Editorials

Special investigative unit good beginning for police

A special team of law enforcement officers from multiple Tri-City jurisdictions has been created to investigate officer-involved shootings or other incidents that result in death or serious injury.

It is a good move that could be made better.

Similar collaborations have proved to be powerful tools in other parts of the state, and it's always a smart step to borrow from others' success.

Outside law enforcement agencies are almost always called in to investigate officer-involved shootings to ensure objectivity and reduce the risk of emotional ties clouding anyone's judgment.

But the special investigative unit -- or SIU -- is something far beyond asking a single jurisdiction to come in to run an investigation.

Plans for the Mid-Columbia team took nearly a year to put together, and will involve the Benton and Franklin County sheriff's departments as well as police from Pasco, Richland, Kennewick, West Richland and Prosser. That's a depth and breadth of knowledge and experience beyond what any single department could provide during a sensitive investigation.

We see nothing but positives for such a team. It allows the different jurisdictions to share the burden of the investigation, provides for a wide range of experience and skills and puts some distance between co-workers in a department with an active investigation.

The unit will be a lot like the Metro Drug Task Force or the Benton County SWAT Team, with any agency that is able contributing personnel to the effort when needed.

With the number of officer-involved incidents increasing, it was become difficult on individual departments to fill all the duties of an outside investigator.

And the unit won't be limited to officer-involved shootings. Investigations could include vehicle accidents or any other police action that resulted in serious injuries. Specific training would be provided for those designated to investigate officer-involved incidents.

Any police action that is linked to a death or serious injury will be high profile. That's as it should be. The public has a right to know whether the officers involved followed protocol or strayed outside the prescribed procedures.

The investigations take a lot of time and resources to ensure all relevant evidence is investigated. This new team will help.

A commander, assistant unit commander, administrative commander, three unit supervisors to oversee investigators and evidence technicians will make up the team. Representatives of a prosecutor's office and coroner also will be included.

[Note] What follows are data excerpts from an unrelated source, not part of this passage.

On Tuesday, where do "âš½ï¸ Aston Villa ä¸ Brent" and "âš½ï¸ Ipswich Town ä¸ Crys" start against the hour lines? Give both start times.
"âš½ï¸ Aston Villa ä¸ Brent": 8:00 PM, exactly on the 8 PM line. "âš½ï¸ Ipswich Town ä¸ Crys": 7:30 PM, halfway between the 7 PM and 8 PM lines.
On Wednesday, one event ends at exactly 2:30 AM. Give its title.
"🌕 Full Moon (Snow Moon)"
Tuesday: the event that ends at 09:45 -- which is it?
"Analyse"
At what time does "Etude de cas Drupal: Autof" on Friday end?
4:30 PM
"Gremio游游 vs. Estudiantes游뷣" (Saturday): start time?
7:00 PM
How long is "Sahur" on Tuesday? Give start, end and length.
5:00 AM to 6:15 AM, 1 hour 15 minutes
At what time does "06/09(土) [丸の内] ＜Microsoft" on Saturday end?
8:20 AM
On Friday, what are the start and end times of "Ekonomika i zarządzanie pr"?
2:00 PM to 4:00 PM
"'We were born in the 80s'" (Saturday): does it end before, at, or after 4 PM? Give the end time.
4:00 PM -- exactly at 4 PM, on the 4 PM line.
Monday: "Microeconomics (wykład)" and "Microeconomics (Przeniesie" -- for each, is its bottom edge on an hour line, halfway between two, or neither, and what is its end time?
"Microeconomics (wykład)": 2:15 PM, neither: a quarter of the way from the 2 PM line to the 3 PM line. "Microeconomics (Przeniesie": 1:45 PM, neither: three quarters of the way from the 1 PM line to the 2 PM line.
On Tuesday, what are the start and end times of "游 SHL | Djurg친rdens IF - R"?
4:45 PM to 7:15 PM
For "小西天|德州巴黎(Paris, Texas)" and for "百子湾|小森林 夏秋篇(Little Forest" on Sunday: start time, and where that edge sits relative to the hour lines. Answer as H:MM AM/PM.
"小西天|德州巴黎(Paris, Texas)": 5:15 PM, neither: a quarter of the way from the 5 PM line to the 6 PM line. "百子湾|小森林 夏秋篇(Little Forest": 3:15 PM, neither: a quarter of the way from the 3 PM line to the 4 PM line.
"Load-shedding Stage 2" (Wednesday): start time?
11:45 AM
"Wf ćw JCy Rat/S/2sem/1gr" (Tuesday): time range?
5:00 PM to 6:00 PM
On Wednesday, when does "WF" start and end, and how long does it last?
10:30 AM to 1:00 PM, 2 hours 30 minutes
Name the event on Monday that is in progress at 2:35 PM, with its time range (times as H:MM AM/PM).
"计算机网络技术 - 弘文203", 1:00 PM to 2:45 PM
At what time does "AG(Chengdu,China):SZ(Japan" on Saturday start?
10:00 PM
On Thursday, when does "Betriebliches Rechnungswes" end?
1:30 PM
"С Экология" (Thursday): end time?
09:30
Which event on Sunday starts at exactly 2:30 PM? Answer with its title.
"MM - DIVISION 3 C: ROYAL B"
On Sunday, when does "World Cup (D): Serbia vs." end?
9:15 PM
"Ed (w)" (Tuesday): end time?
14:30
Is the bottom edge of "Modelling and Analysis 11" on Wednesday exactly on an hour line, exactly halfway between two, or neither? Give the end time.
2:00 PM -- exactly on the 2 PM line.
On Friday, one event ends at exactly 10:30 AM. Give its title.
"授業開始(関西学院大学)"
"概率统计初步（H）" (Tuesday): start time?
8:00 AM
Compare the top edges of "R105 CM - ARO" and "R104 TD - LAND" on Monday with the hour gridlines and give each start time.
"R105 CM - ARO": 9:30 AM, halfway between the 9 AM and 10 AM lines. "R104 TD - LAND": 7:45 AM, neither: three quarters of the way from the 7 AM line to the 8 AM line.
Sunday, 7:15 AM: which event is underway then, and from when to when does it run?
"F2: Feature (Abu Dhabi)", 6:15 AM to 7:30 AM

But while the investigative team is being developed, the Mid-Columbia law enforcement community needs to be thinking about another component: the citizens.

The public needs to know that the team's investigations are objective and thorough. Reviews by a coroner's inquest and the prosecuting attor-ney are already part of the process and provide some assurances.

But that won't always be enough to convince people close to an incident that their voices are being heard or to satisfy family members and others who question the results of an investigation.

Many communities have civilian review boards or similar offices to field citizen complaints. Obviously, laymen can't investigate crimes, but they can help increase public confidence in the process.

We're not sure what model for civilian involvement is right for the Mid-Columbia but the public's participation at some level is a good idea.

Done right, it can enhance what's already a good program for investigating police incidents.